#271 『分岐点』

 私はただ煙草を吸うためだけに外へ出る事がある。別にヘビースモーカーでも何でも無いのだが、家で吸われると臭いからと言う理由で、嫁や娘に追い出されるのだ。

 マンションの五階から、エレベーターに乗って降りる。その際に同じマンションの住人と遭遇する事も多い。その中に、良く顔を見掛ける親子の姿がある。

「こんにちは」と挨拶すると、「こんにちは」と、その女の子は返してくれる。おそらくは小学校の五、六年生ぐらいだろう、可愛いと言うよりは活発な印象の子である。

 ただそのお母さんの方はと言うと、これがとても陰気で、会って挨拶をしても軽く会釈をする程度。後は終始うつむき加減で、その女の子の後を付いて歩くばかりなのである。
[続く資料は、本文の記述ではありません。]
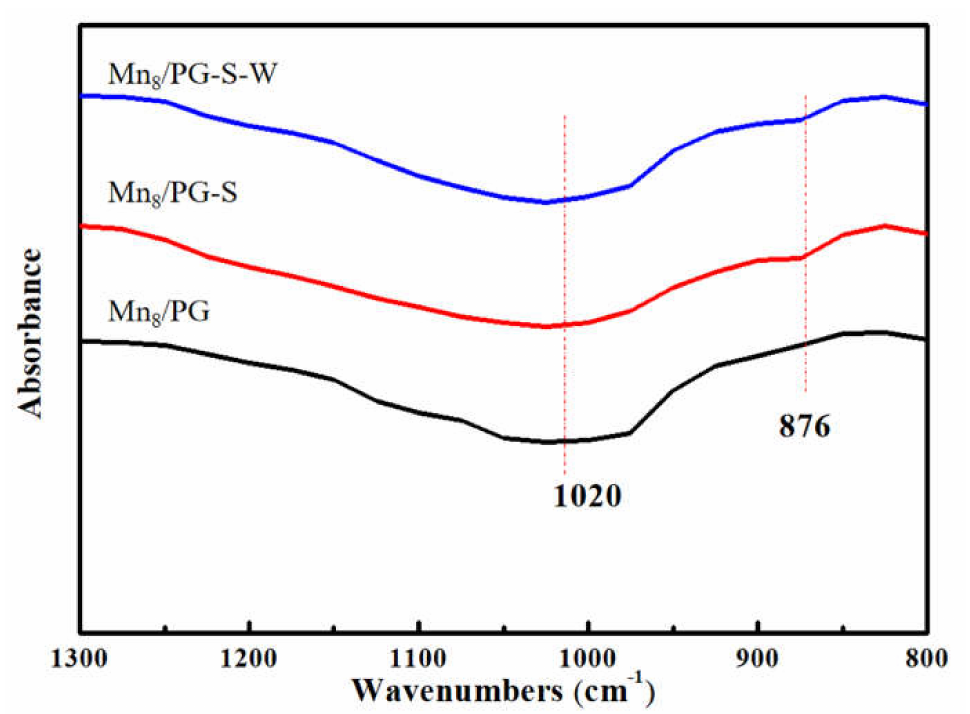
Figure 3. DRIFT spectra of different catalysts.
 それ以降も、何度かその親子と遭遇する事はあったのだが、その度に妙な違和感があった。

 あるとき、私はふと気付いた。あのお母さん、実際は私にしか見えていないものなのではないかと。

 これは私にとって良くある失敗なのだが、どうにも昔から生身の人間と霊体の区別が付きにくく、いわゆる幽霊と言うものに遠慮無く話し掛けてしまったりする事が度々あった。

 また今回もそんな感じなのかなぁとぼんやり考えつつ街中を歩いていると、向かいの店先に“一人”で買い物をしている、例のお母さんの姿が目に入った。
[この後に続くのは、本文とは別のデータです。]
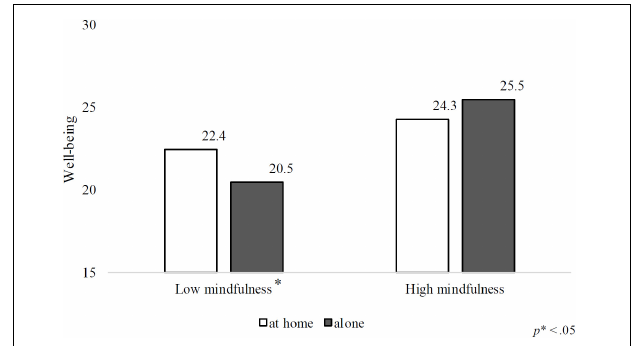
FIGURE 1 | The interaction effect of living condition and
 私にとっては、「お母さんこそ幽霊だろう」と思っていた矢先の事だったので、驚きのあまりしばらくその姿に見入っていると、向こうも私の視線に気付いたらしく、いつも通りに伏し目がちに会釈をする。

「あの……娘さんは?」と、思わず私は聞いてしまう。するとそのお母さん、しばらく困惑した表情で私を見た後、「どうして娘の事を知っているのですか?」と聞くのだ。

 驚いた事に、娘さんは五年前に交通事故で亡くなり、その後にあのマンションへと越して来たのだと言う。

 幽霊は娘の方か――と、私は自分の想像が間違っていた事を知る。

 ある日の事、いつも通りにマンションの外の通りの向こう、工場のフェンスの前で煙草を吹かしていると、驚いた事に例の女の子が黒のワンピースを着て目の前を通り掛かるのだ。

「こんにちは」と、いつも通りに声を掛けられる。私はどぎまぎとしながら「こんにちは」と返し、ついつい「お母さんは?」と聞いてしまった。するとその女の子、少しだけ寂しそうな表情を浮かべながら、「さっき、お母さんの法事に行って来たの」と言う。何でもその子のお母さんは、五年前に交通事故で他界したらしい。

 どちらが本当の事を言っているのかは分からない。だがその後も、その二人にはごく普通に遭遇している。今ではあの陰気だったお母さんも、少しだけ微笑みながら挨拶をしてくれるようになった。

 娘さんの方は、つい最近中学生になった様子で、学校の制服を着て出掛けている。

 あれっきり、親子二人で歩いている所は見た事が無い。